- PROBLEM -
Could you write out the listing below again with every "chart" switched to "graph", changing nothing else and leaving out the pictures?

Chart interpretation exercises
%%

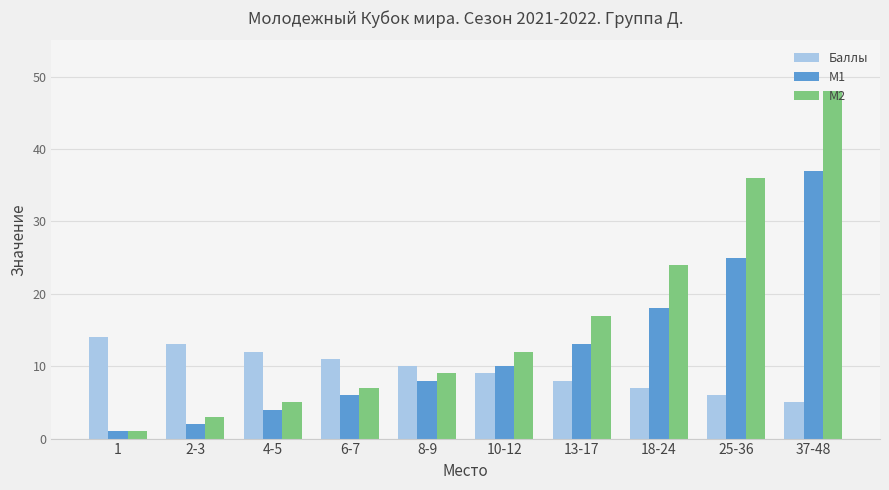

What is the spread (max minus min) of values at 2-3?

11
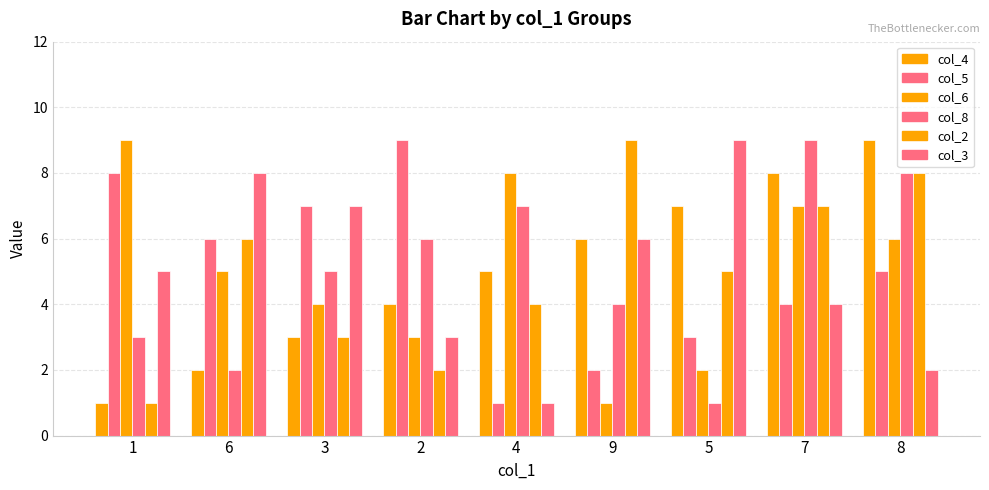

At which category does the chart reach its minimum across all series?

1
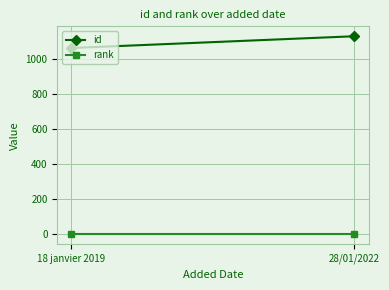

What are all the series names shown in the legend?

id, rank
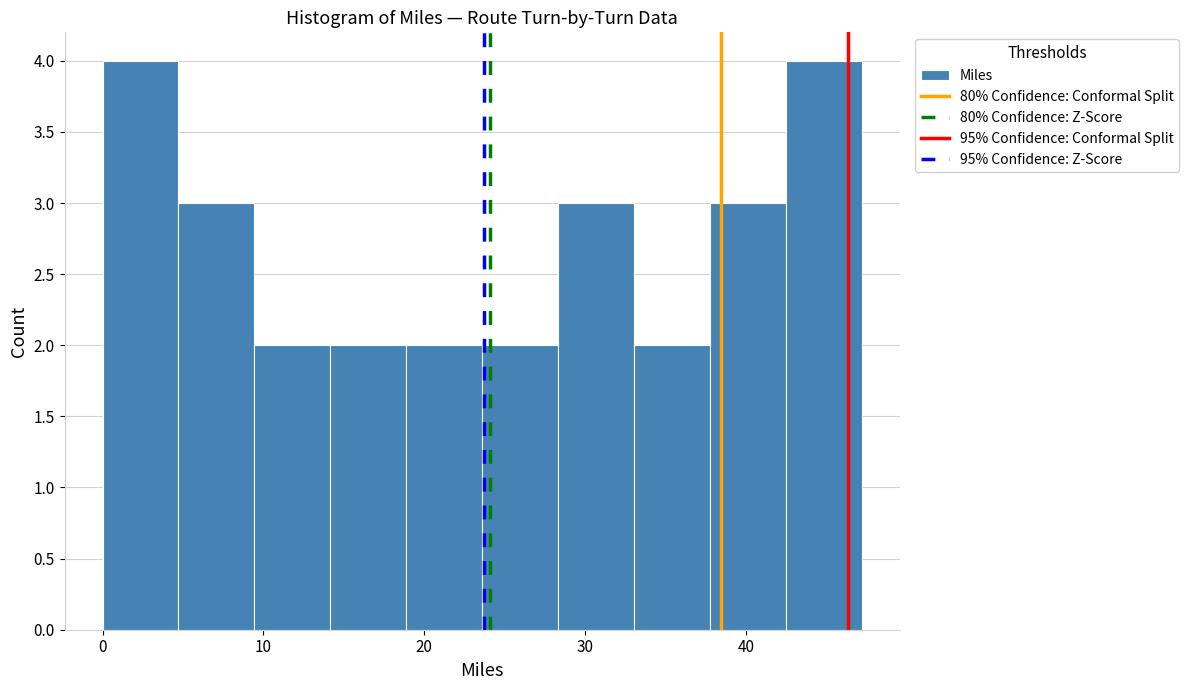

Reading left to right, transcribe this chart: for each bar, give the range it covers on the x-axis and its height. Neither the bar edges nor the heights are printed on the chart, so give them approximately, as read against the axes.

0 to 5: 4
5 to 9: 3
9 to 14: 2
14 to 19: 2
19 to 24: 2
24 to 28: 2
28 to 33: 3
33 to 38: 2
38 to 42: 3
42 to 47: 4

%%

- PROBLEM SOLUTION -
What is the spread (max minus min) of values at 2-3?

11

At which category does the graph reach its minimum across all series?

1

What are all the series names shown in the legend?

id, rank

Reading left to right, transcribe this graph: for each bar, give the range it covers on the x-axis and its height. Neither the bar edges nor the heights are printed on the graph, so give them approximately, as read against the axes.

0 to 5: 4
5 to 9: 3
9 to 14: 2
14 to 19: 2
19 to 24: 2
24 to 28: 2
28 to 33: 3
33 to 38: 2
38 to 42: 3
42 to 47: 4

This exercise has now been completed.